**Data listing**

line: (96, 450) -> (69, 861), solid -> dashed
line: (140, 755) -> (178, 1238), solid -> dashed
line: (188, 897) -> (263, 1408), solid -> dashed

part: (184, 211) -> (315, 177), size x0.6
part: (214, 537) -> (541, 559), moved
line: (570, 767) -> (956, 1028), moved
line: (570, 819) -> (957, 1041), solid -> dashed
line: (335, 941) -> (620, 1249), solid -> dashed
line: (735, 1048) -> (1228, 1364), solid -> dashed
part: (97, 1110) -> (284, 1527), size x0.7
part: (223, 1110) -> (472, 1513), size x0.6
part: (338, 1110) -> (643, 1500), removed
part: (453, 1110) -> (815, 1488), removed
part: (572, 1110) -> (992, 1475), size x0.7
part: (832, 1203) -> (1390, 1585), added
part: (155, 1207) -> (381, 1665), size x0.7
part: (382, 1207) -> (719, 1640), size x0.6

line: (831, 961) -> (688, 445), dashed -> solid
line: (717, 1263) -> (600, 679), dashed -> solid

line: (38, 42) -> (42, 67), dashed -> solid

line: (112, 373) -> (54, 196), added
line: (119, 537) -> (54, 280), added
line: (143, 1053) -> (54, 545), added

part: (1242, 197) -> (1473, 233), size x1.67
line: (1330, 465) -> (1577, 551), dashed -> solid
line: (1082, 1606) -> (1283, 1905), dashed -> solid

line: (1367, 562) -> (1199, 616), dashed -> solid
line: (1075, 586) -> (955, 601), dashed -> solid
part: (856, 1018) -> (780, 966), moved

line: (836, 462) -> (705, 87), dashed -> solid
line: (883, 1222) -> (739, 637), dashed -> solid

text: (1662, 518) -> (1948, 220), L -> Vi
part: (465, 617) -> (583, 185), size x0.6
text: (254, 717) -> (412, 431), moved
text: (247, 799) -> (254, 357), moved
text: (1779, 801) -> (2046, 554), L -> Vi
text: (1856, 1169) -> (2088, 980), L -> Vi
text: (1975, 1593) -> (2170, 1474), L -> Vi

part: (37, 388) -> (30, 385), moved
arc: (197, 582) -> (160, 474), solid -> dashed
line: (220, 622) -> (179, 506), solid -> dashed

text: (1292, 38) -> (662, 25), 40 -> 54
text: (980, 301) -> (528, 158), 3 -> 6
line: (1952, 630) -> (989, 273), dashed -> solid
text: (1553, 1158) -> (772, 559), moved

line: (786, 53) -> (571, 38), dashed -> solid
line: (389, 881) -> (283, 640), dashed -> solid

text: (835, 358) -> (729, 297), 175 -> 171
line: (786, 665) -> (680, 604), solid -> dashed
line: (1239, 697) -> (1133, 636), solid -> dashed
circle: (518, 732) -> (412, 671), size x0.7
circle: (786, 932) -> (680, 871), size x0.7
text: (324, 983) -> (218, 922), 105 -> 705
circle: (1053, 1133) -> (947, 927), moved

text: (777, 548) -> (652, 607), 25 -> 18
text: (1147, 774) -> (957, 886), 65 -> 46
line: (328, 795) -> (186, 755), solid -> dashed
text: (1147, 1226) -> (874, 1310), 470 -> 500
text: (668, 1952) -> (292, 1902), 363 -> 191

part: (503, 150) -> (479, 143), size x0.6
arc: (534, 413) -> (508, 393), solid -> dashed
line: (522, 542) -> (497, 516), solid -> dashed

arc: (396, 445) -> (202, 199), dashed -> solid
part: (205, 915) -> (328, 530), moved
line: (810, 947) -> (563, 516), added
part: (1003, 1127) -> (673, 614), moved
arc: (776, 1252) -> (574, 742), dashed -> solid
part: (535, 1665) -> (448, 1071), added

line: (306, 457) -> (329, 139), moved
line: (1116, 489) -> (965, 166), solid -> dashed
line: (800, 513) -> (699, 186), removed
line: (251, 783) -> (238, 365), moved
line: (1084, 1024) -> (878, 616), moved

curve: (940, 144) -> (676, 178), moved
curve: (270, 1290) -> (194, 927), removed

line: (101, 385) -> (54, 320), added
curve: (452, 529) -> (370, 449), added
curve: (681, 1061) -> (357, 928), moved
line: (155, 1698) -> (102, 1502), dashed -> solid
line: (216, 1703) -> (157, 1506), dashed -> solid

**What the exercise asks**
Your task is to repeat the records exactly. Begin at their first line and stop after the line containing "circle: (786, 932) -> (680, 871), size x0.7".

**Answer box**
line: (96, 450) -> (69, 861), solid -> dashed
line: (140, 755) -> (178, 1238), solid -> dashed
line: (188, 897) -> (263, 1408), solid -> dashed

part: (184, 211) -> (315, 177), size x0.6
part: (214, 537) -> (541, 559), moved
line: (570, 767) -> (956, 1028), moved
line: (570, 819) -> (957, 1041), solid -> dashed
line: (335, 941) -> (620, 1249), solid -> dashed
line: (735, 1048) -> (1228, 1364), solid -> dashed
part: (97, 1110) -> (284, 1527), size x0.7
part: (223, 1110) -> (472, 1513), size x0.6
part: (338, 1110) -> (643, 1500), removed
part: (453, 1110) -> (815, 1488), removed
part: (572, 1110) -> (992, 1475), size x0.7
part: (832, 1203) -> (1390, 1585), added
part: (155, 1207) -> (381, 1665), size x0.7
part: (382, 1207) -> (719, 1640), size x0.6

line: (831, 961) -> (688, 445), dashed -> solid
line: (717, 1263) -> (600, 679), dashed -> solid

line: (38, 42) -> (42, 67), dashed -> solid

line: (112, 373) -> (54, 196), added
line: (119, 537) -> (54, 280), added
line: (143, 1053) -> (54, 545), added

part: (1242, 197) -> (1473, 233), size x1.67
line: (1330, 465) -> (1577, 551), dashed -> solid
line: (1082, 1606) -> (1283, 1905), dashed -> solid

line: (1367, 562) -> (1199, 616), dashed -> solid
line: (1075, 586) -> (955, 601), dashed -> solid
part: (856, 1018) -> (780, 966), moved

line: (836, 462) -> (705, 87), dashed -> solid
line: (883, 1222) -> (739, 637), dashed -> solid

text: (1662, 518) -> (1948, 220), L -> Vi
part: (465, 617) -> (583, 185), size x0.6
text: (254, 717) -> (412, 431), moved
text: (247, 799) -> (254, 357), moved
text: (1779, 801) -> (2046, 554), L -> Vi
text: (1856, 1169) -> (2088, 980), L -> Vi
text: (1975, 1593) -> (2170, 1474), L -> Vi

part: (37, 388) -> (30, 385), moved
arc: (197, 582) -> (160, 474), solid -> dashed
line: (220, 622) -> (179, 506), solid -> dashed

text: (1292, 38) -> (662, 25), 40 -> 54
text: (980, 301) -> (528, 158), 3 -> 6
line: (1952, 630) -> (989, 273), dashed -> solid
text: (1553, 1158) -> (772, 559), moved

line: (786, 53) -> (571, 38), dashed -> solid
line: (389, 881) -> (283, 640), dashed -> solid

text: (835, 358) -> (729, 297), 175 -> 171
line: (786, 665) -> (680, 604), solid -> dashed
line: (1239, 697) -> (1133, 636), solid -> dashed
circle: (518, 732) -> (412, 671), size x0.7
circle: (786, 932) -> (680, 871), size x0.7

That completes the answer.